What does a zero count for the evaluation sample say about the distribution of errors in the entire badge? If the sample is randomly drawn, the number of errors, F, has a Bernoulli density with parameter S and p. The parameter S denotes the number of checked cells (the sample size) and p measures the true proportion of incorrect values across all cells. While S is known, p is not and constitutes the estimand.
A typical estimator for p is the sample mean, but in the event of F=0, the estimate for p is 0 for any sample size. That is, the sample mean estimator always suggests that the expected number of errors is zero — independent of the size of the evaluation sample. The same holds for an interval estimator of the 95% confidence interval. In the event of zero errors, the estimate for the sample variance is also ‘0’ and consequently the 95% confidence interval is zero regardless of the sample size.

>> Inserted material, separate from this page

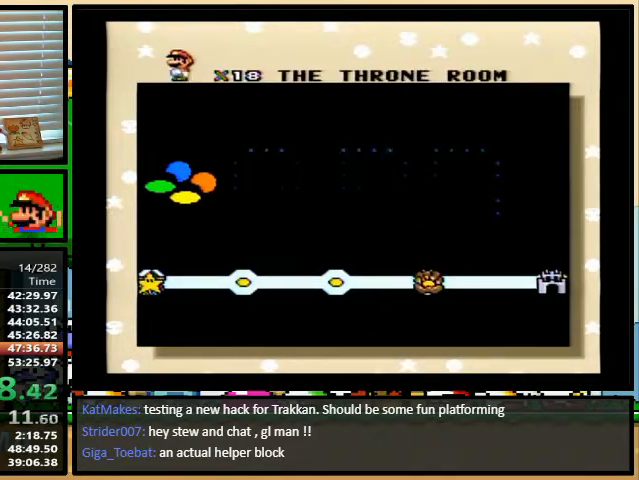
{"buttons": ["B", "Y"], "events": [[33, "A", "up"], [33, "X", "down"], [67, "B", "down"], [100, "Y", "down"], [133, "X", "up"], [133, "Y", "up"], [167, "A", "down"], [200, "Y", "down"], [233, "A", "up"], [233, "B", "up"], [233, "X", "down"], [233, "Y", "up"], [300, "X", "up"], [333, "A", "down"], [367, "A", "up"], [367, "B", "down"], [367, "X", "down"], [400, "Y", "down"], [433, "B", "up"], [433, "Y", "up"], [500, "B", "down"], [500, "X", "up"], [500, "Y", "down"]]}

A version of this problem is well-known in the bio-statistical literature. The task here is to compare two procedures (or treatments): One for which the risk of people being harmed (killed) is well-known and another for which only sample information with not a single harmed individual is available. The standard approach seems to be to calculate the upper bound of the 95% confidence interval using 3/S as an estimator (also known as The Rule of Three).
As pointed out in several contributions — for a summary see Winkler et al. (2002)

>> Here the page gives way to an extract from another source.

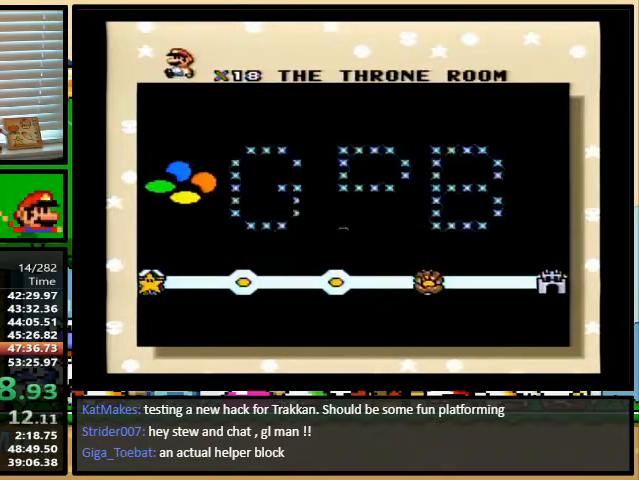
{"buttons": ["X", "Y"], "events": [[33, "A", "down"], [33, "B", "up"], [67, "Y", "up"], [100, "B", "down"], [100, "X", "down"], [133, "B", "up"], [133, "Y", "down"], [167, "Y", "up"], [200, "A", "up"], [200, "B", "down"], [200, "X", "up"], [233, "Y", "down"], [267, "A", "down"], [267, "B", "up"], [300, "A", "up"], [300, "X", "down"], [300, "Y", "up"], [333, "Y", "down"], [367, "X", "up"], [367, "Y", "up"], [400, "A", "down"], [400, "B", "down"], [433, "Y", "down"], [467, "A", "up"], [467, "B", "up"], [467, "X", "down"]]}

— a more principled way to form an estimate requires Bayesian Statistics and starts with the assignment of an informed prior density over p. This prior is then updated using the newly gathered data point ‘0 errors in an evaluation sample of size S’. To the extend that the prior is expressed as a Beta distribution, the calculations are algebraically easy.
However, the tricky part is typically to come up with a reasonable prior density for p. In practice, I make use of some very old numbers reported in a paper by Baddeley and Longman (1978). Back in the days when post codes had to be manually typed, they conducted an experiment with groups of postmen to evaluate what type of training procedures reduce the number of wrongly typed “alpha-numeric code material”.
In the table below I reproduce the Baddeley-Longman numbers and also the variance I calculated from the range estimates. Averaging across the four groups suggests that the rate of errors is about 1.4% with a variance 0.7. A more conservative set of estimates might be stipulated from using the values reported from group 4 alone (2.1 for the mean value and 1.1 for the variance).
|Group 1||Group 2||Group 3||Group 4|
|Range||0.22 – 2.18||0.06 – 2.42||0.40 – 3.45||0.38 – 4.65|
Using these values, it is easy to calculate the implied Beta prior and the posterior distribution and its characteristics when combined with the information from the evaluation sample. In Bayesian Statistics the calculations are known as Beta-Binomial update.
In order to simplify these calculations, I have written a short R function that makes the calculations when given information about the evaluation sample. The user can choose between the two pre-programmed priors mentioned above or supply its own. The function is part of my datatools package and can be installed from my github, via
As an example, suppose we have an evaluation sample of S=20 with F=0 (no errors). Using the function, we find that the expected proportion of errors in the population is about 1.3% and the upper bound of the 95% credible interval equals 2,5%.
datatools::est_typing_err(20, F=0, prior='postmen', quantity='mean')  0.01306888 datatools::est_typing_err(20, F=0, prior='postmen', quantity='95q')  0.02538156
Notice: These estimates differ from the estimates implied by the sample-mean estimator (0%) and the rule-of-three estimator (3/20=15%).